Directions:
Among the records below, find the line with "left wrist: (156, 116)" and the line with "right elbow: (312, 298)". Set down both and every line between, exactly and with no pictures, but nothing else.

Task inputs:
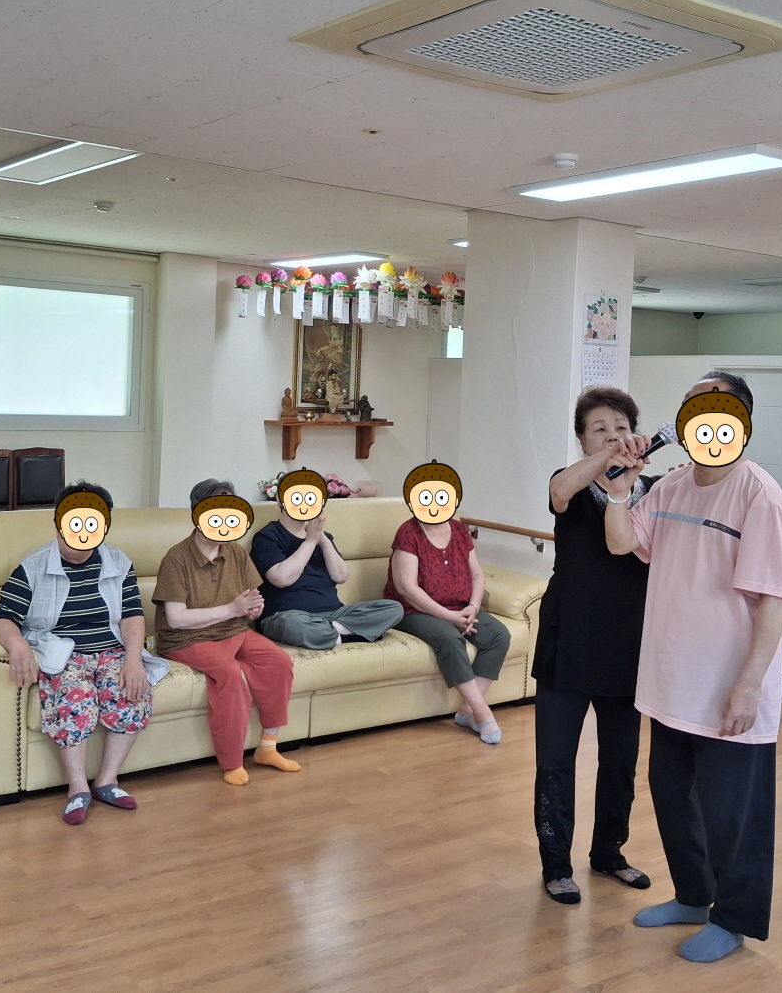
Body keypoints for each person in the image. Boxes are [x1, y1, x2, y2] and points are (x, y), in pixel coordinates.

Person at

---

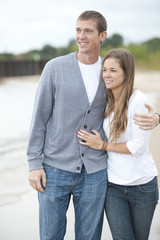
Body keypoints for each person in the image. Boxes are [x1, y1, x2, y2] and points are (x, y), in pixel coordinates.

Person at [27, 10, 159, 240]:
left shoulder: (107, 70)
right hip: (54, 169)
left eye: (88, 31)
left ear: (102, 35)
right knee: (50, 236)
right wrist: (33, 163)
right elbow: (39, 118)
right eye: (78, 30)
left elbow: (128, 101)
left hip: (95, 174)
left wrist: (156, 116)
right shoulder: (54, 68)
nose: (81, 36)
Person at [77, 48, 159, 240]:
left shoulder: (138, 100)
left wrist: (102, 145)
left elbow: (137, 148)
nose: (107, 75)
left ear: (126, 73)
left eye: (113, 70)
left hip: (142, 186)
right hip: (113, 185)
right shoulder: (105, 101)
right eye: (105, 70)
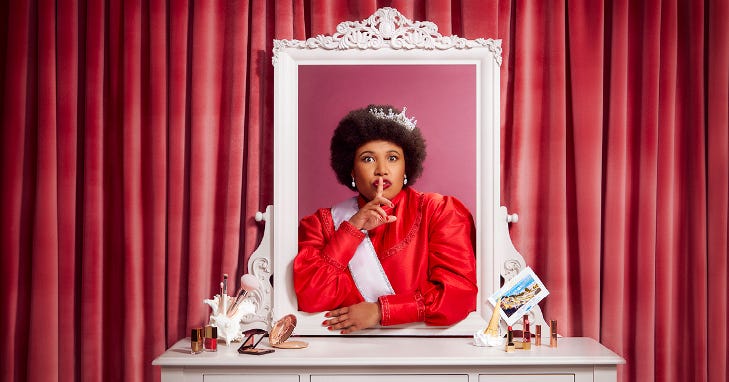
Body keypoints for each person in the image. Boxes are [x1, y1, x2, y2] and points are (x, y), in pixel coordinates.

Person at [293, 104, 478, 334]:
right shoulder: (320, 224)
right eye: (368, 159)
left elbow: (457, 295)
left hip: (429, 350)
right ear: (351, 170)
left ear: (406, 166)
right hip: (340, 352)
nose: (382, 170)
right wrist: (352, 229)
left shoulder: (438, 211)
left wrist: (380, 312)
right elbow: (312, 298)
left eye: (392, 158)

Response area:
left wrist: (156, 116)
right shoulder: (54, 68)
nose: (81, 36)
Person at [77, 48, 159, 240]:
left shoulder: (138, 100)
left wrist: (102, 145)
left elbow: (137, 148)
nose: (107, 75)
left ear: (126, 73)
left eye: (113, 70)
left hip: (142, 186)
right hip: (113, 185)
right shoulder: (105, 101)
right eye: (105, 70)
Body keypoints for each person in the image. Boxes are [x1, y1, x2, y2] and points are (x, y), in pixel coordinates.

Person at [293, 104, 478, 334]:
right shoulder: (320, 224)
right eye: (368, 159)
left elbow: (457, 295)
left hip: (429, 350)
right ear: (351, 170)
left ear: (406, 166)
right hip: (340, 352)
nose: (382, 170)
right wrist: (352, 229)
left shoulder: (438, 211)
left wrist: (380, 312)
right elbow: (312, 298)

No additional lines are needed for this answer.